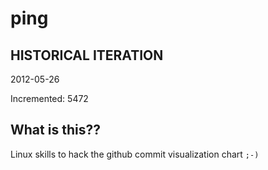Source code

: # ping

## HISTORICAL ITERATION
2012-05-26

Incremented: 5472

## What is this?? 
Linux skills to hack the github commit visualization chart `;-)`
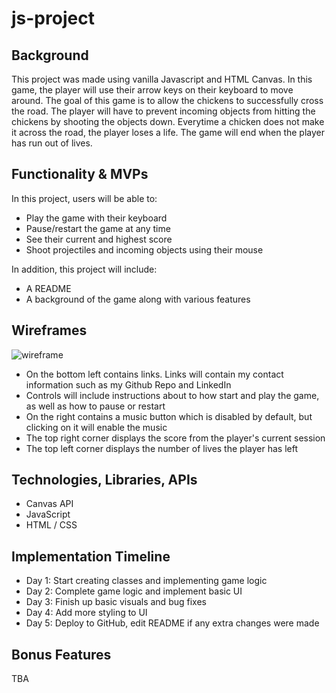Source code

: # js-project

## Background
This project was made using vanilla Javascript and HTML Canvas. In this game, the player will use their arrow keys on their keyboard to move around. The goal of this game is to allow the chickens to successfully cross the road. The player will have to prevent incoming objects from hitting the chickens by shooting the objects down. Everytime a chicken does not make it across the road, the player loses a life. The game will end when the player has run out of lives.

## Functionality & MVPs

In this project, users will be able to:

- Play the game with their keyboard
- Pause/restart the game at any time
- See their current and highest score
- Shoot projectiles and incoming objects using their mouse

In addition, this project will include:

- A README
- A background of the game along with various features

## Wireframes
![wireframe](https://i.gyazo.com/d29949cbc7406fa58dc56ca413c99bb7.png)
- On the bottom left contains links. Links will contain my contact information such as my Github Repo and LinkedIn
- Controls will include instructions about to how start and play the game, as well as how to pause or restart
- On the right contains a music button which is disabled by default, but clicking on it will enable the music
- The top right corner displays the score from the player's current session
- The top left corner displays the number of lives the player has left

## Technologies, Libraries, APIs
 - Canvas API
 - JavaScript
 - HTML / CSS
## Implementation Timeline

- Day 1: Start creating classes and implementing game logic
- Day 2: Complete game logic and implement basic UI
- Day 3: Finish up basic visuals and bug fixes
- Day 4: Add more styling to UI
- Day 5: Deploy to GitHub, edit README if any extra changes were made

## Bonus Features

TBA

□ □ □ □

* Problem statement
Since the copy must hold no pictures, repeat everything else in the records exactly as written.

* Answer to this exercise
Source code

: # ping

## HISTORICAL ITERATION
2012-05-26

Incremented: 5472

## What is this?? 
Linux skills to hack the github commit visualization chart `;-)`
Source code

: # js-project

## Background
This project was made using vanilla Javascript and HTML Canvas. In this game, the player will use their arrow keys on their keyboard to move around. The goal of this game is to allow the chickens to successfully cross the road. The player will have to prevent incoming objects from hitting the chickens by shooting the objects down. Everytime a chicken does not make it across the road, the player loses a life. The game will end when the player has run out of lives.

## Functionality & MVPs

In this project, users will be able to:

- Play the game with their keyboard
- Pause/restart the game at any time
- See their current and highest score
- Shoot projectiles and incoming objects using their mouse

In addition, this project will include:

- A README
- A background of the game along with various features

## Wireframes
![wireframe](https://i.gyazo.com/d29949cbc7406fa58dc56ca413c99bb7.png)
- On the bottom left contains links. Links will contain my contact information such as my Github Repo and LinkedIn
- Controls will include instructions about to how start and play the game, as well as how to pause or restart
- On the right contains a music button which is disabled by default, but clicking on it will enable the music
- The top right corner displays the score from the player's current session
- The top left corner displays the number of lives the player has left

## Technologies, Libraries, APIs
 - Canvas API
 - JavaScript
 - HTML / CSS
## Implementation Timeline

- Day 1: Start creating classes and implementing game logic
- Day 2: Complete game logic and implement basic UI
- Day 3: Finish up basic visuals and bug fixes
- Day 4: Add more styling to UI
- Day 5: Deploy to GitHub, edit README if any extra changes were made

## Bonus Features

TBA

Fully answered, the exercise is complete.